Written task
From first line to last, transcribe the listing exactly and skip any image.

Input
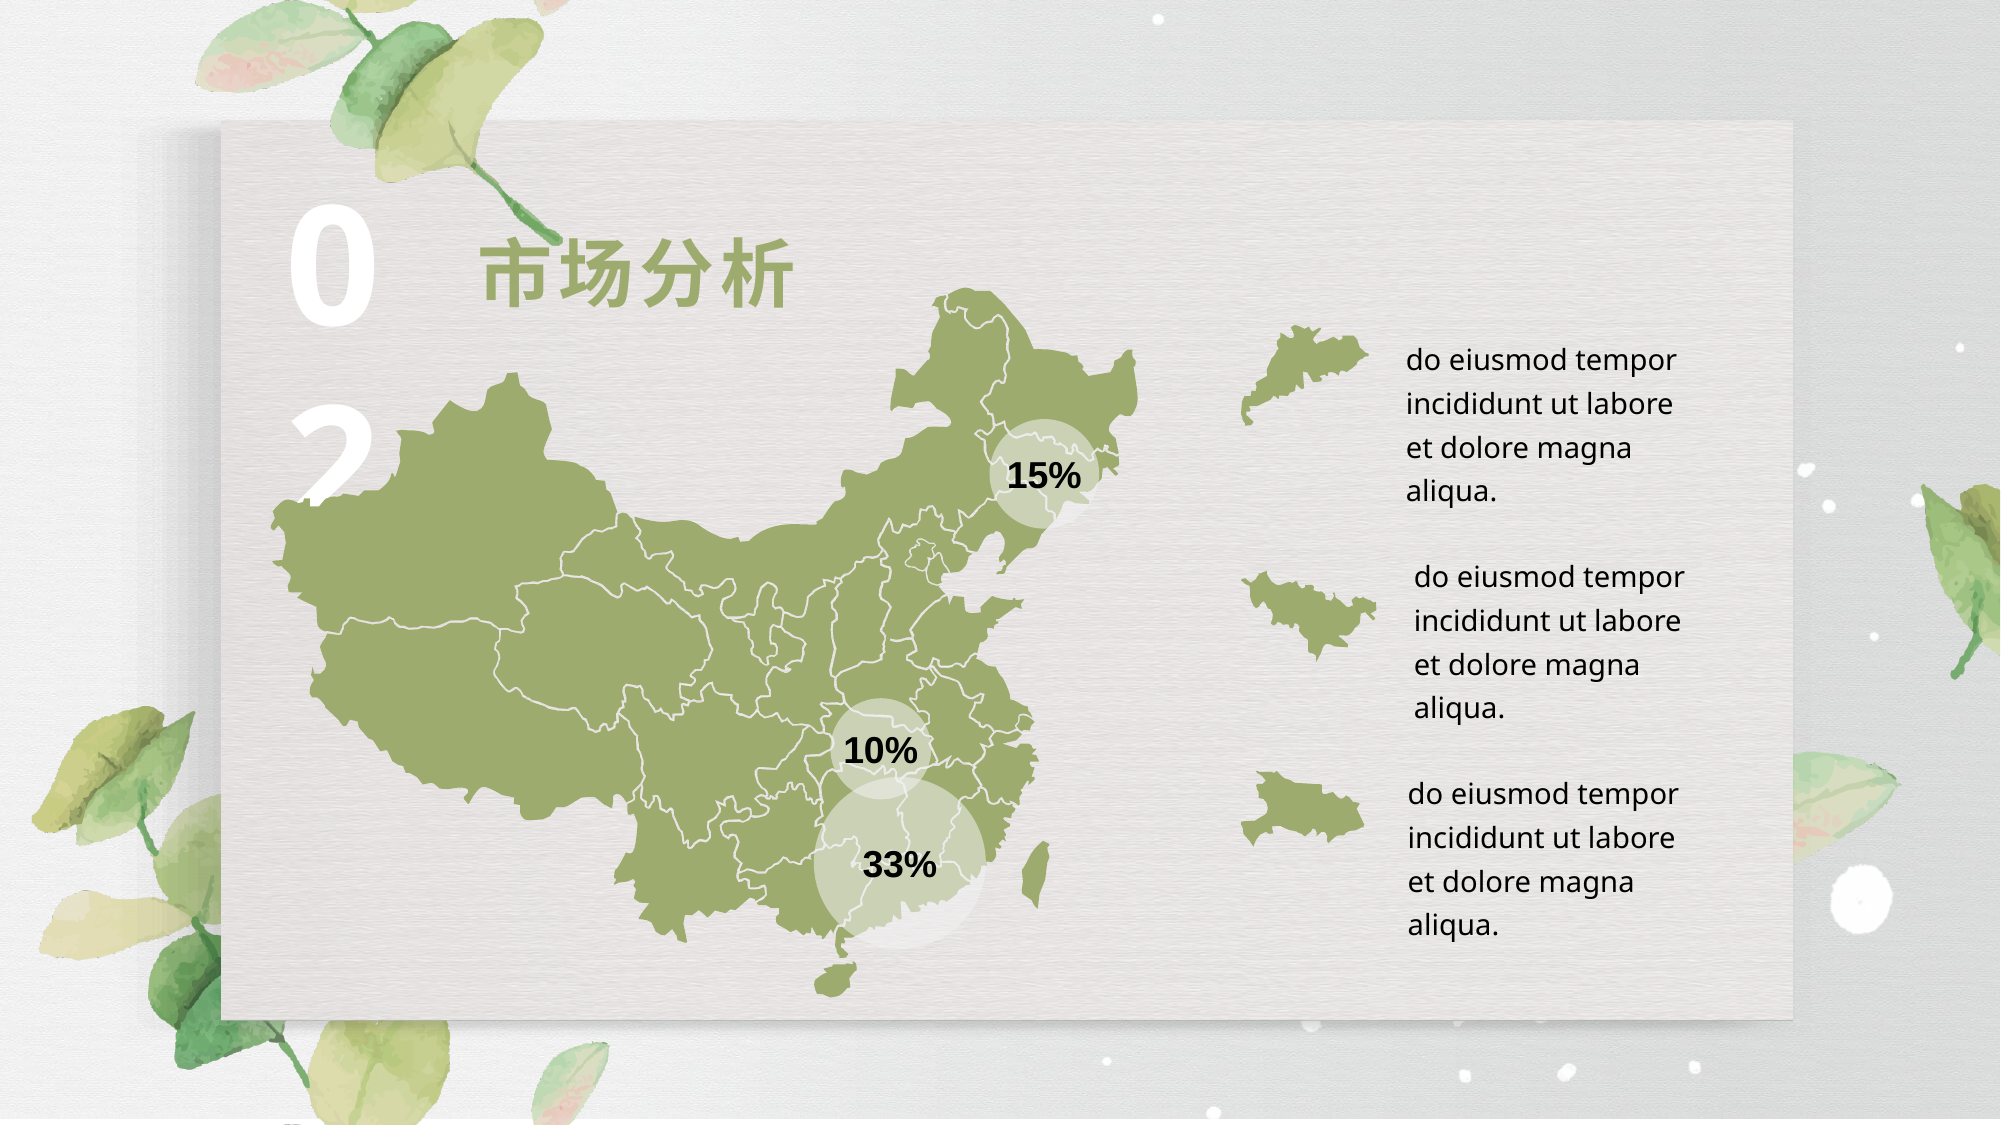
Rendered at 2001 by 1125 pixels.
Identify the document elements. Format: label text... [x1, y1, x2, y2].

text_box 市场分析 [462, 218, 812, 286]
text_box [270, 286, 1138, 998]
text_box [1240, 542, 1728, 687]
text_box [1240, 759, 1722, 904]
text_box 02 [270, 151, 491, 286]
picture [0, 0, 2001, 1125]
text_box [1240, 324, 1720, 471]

Result below
Rendered at 2001 by 1125 pixels.
Identify the document elements. Format: label text... [x1, y1, x2, y2].

text_box 市场分析 [462, 218, 812, 286]
text_box [270, 286, 1138, 998]
text_box [1240, 542, 1728, 687]
text_box [1240, 759, 1722, 904]
text_box 02 [270, 151, 491, 286]
picture [0, 0, 2001, 1125]
text_box [1240, 324, 1720, 471]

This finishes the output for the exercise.